*What to work on*: The reply should hold every record, copied exactly.
------
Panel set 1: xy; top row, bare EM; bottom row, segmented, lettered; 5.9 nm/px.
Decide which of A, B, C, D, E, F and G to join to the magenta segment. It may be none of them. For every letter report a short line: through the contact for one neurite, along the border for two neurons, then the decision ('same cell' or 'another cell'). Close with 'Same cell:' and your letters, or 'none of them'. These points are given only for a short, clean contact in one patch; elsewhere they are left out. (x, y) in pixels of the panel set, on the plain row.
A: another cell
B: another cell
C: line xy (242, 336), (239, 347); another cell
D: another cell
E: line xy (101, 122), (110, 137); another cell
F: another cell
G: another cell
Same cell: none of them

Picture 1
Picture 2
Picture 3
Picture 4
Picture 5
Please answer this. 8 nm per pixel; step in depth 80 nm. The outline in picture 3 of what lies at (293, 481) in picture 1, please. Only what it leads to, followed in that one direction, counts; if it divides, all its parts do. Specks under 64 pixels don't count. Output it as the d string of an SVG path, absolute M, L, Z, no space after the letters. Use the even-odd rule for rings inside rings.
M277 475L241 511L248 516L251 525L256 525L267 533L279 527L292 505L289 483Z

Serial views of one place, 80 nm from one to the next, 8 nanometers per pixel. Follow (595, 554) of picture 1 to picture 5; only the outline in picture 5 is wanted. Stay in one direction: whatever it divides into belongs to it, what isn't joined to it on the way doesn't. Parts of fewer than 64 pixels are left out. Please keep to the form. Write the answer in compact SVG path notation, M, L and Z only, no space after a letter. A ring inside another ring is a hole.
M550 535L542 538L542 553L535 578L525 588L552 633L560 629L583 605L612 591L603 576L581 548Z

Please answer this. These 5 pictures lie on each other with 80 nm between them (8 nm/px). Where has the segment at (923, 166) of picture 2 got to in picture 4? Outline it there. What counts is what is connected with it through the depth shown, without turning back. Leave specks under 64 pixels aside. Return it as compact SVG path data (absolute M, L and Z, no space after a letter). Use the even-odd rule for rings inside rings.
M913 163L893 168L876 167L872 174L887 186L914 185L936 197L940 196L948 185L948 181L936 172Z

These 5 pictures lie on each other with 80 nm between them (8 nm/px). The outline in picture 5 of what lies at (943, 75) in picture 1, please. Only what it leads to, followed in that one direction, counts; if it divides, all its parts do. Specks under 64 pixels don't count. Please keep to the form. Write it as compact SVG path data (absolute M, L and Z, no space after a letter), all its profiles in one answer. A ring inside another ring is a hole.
------
*Solved problem*:
Panel set 1: xy; top row, bare EM; bottom row, segmented, lettered; 5.9 nm/px.
Decide which of A, B, C, D, E, F and G to join to the magenta segment. It may be none of them. For every letter report a short line: through the contact for one neurite, along the border for two neurons, then the decision ('same cell' or 'another cell'). Close with 'Same cell:' and your letters, or 'none of them'. These points are given only for a short, clean contact in one patch; elsewhere they are left out. (x, y) in pixels of the panel set, on the plain row.
A: another cell
B: another cell
C: line xy (242, 336), (239, 347); another cell
D: another cell
E: line xy (101, 122), (110, 137); another cell
F: another cell
G: another cell
Same cell: none of them

Picture 1
Picture 2
Picture 3
Picture 4
Picture 5
Please answer this. 8 nm per pixel; step in depth 80 nm. The outline in picture 3 of what lies at (293, 481) in picture 1, please. Only what it leads to, followed in that one direction, counts; if it divides, all its parts do. Specks under 64 pixels don't count. Output it as the d string of an SVG path, absolute M, L, Z, no space after the letters. Use the even-odd rule for rings inside rings.
M277 475L241 511L248 516L251 525L256 525L267 533L279 527L292 505L289 483Z

Serial views of one place, 80 nm from one to the next, 8 nanometers per pixel. Follow (595, 554) of picture 1 to picture 5; only the outline in picture 5 is wanted. Stay in one direction: whatever it divides into belongs to it, what isn't joined to it on the way doesn't. Parts of fewer than 64 pixels are left out. Please keep to the form. Write the answer in compact SVG path notation, M, L and Z only, no space after a letter. A ring inside another ring is a hole.
M550 535L542 538L542 553L535 578L525 588L552 633L560 629L583 605L612 591L603 576L581 548Z

Please answer this. These 5 pictures lie on each other with 80 nm between them (8 nm/px). Where has the segment at (923, 166) of picture 2 got to in picture 4? Outline it there. What counts is what is connected with it through the depth shown, without turning back. Leave specks under 64 pixels aside. Return it as compact SVG path data (absolute M, L and Z, no space after a letter). Use the even-odd rule for rings inside rings.
M913 163L893 168L876 167L872 174L887 186L914 185L936 197L940 196L948 185L948 181L936 172Z

These 5 pictures lie on each other with 80 nm between them (8 nm/px). The outline in picture 5 of what lies at (943, 75) in picture 1, please. Only what it leads to, followed in that one direction, counts; if it divides, all its parts do. Specks under 64 pixels don't count. Please keep to the form. Write it as compact SVG path data (absolute M, L and Z, no space after a letter), all its profiles in one answer. A ring inside another ring is a hole.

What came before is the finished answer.